Фрагмент документа:
________

От реализма и степени ощущения опасности в области безопасности правящей элитой зависит степень готовности к затратам государственных, национальных и собственных ресурсов. Поэтому существовали и существуют как количественные, так и качественные оценки военных опасностей[36] и угроз[37].

Пример оценки военной опасности и военной угрозы

Опасности и угрозы могут отличаться по избранным цветам (синий, оранжевый, красный) времени (стратегическая/долгосрочная; оперативная/среднесрочная; тактическая/краткосрочная) и т. д. Вычленение качества опасности/угрозы имеет значение и с точки зрения оценки ее масштабов, так и необходимой реакции.

Так, исходя из негативных оценок ВПО, требуется широкая национальная мобилизация (идеологическая, политическая, экономическая) и создание общенационального органа управления по примеру ГКО СССР в 1941 году, а также как правило, серьёзные коррективы в военное планирование[38]. И, наоборот, оптимистические оценки требуют сохранения нынешнего курса, либо даже капитуляции правящей элиты.

________

Извлечённые данные:
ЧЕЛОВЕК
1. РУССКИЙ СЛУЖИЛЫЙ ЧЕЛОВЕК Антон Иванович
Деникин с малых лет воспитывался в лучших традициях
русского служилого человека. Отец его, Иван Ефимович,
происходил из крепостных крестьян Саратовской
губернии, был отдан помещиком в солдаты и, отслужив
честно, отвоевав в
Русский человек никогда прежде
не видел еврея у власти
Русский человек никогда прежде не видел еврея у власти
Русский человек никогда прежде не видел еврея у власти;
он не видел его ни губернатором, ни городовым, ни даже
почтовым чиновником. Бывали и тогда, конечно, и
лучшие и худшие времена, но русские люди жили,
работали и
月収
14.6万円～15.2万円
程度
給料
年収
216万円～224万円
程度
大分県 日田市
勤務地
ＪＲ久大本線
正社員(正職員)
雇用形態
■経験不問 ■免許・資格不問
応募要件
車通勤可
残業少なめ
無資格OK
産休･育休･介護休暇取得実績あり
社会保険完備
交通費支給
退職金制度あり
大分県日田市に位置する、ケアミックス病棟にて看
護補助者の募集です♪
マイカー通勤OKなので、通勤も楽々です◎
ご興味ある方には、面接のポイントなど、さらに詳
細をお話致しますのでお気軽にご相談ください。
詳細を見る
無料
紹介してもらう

________

Что сделать 1: Перепишите часть текста об оценке военных опасностей и угроз между «От реализма и» и «опасностей[36] и угроз[37].» включительно, заменив «правящей элитой» на «политическим руководством».
Что сделать 2: Напишите следующую часть текста об оценке военных опасностей и угроз, продолжив его после последнего приведённого предложения.

Ваш ответ 1:
От реализма и степени ощущения опасности в области безопасности политическим руководством зависит степень готовности к затратам государственных, национальных и собственных ресурсов. Поэтому существовали и существуют как количественные, так и качественные оценки военных опасностей[36] и угроз[37].

Ваш ответ 2:
Иногда, правда, есть у третье состояние общественного мнения – неадекватно-оптимистическая оценка ВПО и собственных ресурсов (как в своё время у одного из генералов, защищавших Севастополь в 1854 году, когда тот обещал «закидать шапками» врагов), либо ещё большая неадекватность пессимизма («всё пропало»), которая особенно свойственна для благополучной части российского общества, поспешившей «породниться» с Западом. И первое, и второе состояние чрезвычайно опасны вообще, но особенно для тех, кто профессионально занимается политикой. К сожалению, субъективность подобных оценок скорее правило, чем исключение, с которым приходится считаться в реальной политике. Иногда подобная субъективность даже начинает доминировать (как при М. Горбачеве), фактически искусственно формируют МО и ВПО.

Поэтому при анализе, а тем более прогноз нужен максимально объективный подход в оценке МО и ВПО. Прежде всего, с точки зрения теории и методологии, которые позволяют уйти от любимых нашими политологами бесконечных цитат западных историков, политиков и журналистов, использования классического советского академического подхода («с одной стороны и с другой стороны», которым прославилась политологическая школа ИМЭМО РАН), когда в итоге так и не ясно, чего же ждать (точнее – ждать всего), что и выдаётся за «академическую науку».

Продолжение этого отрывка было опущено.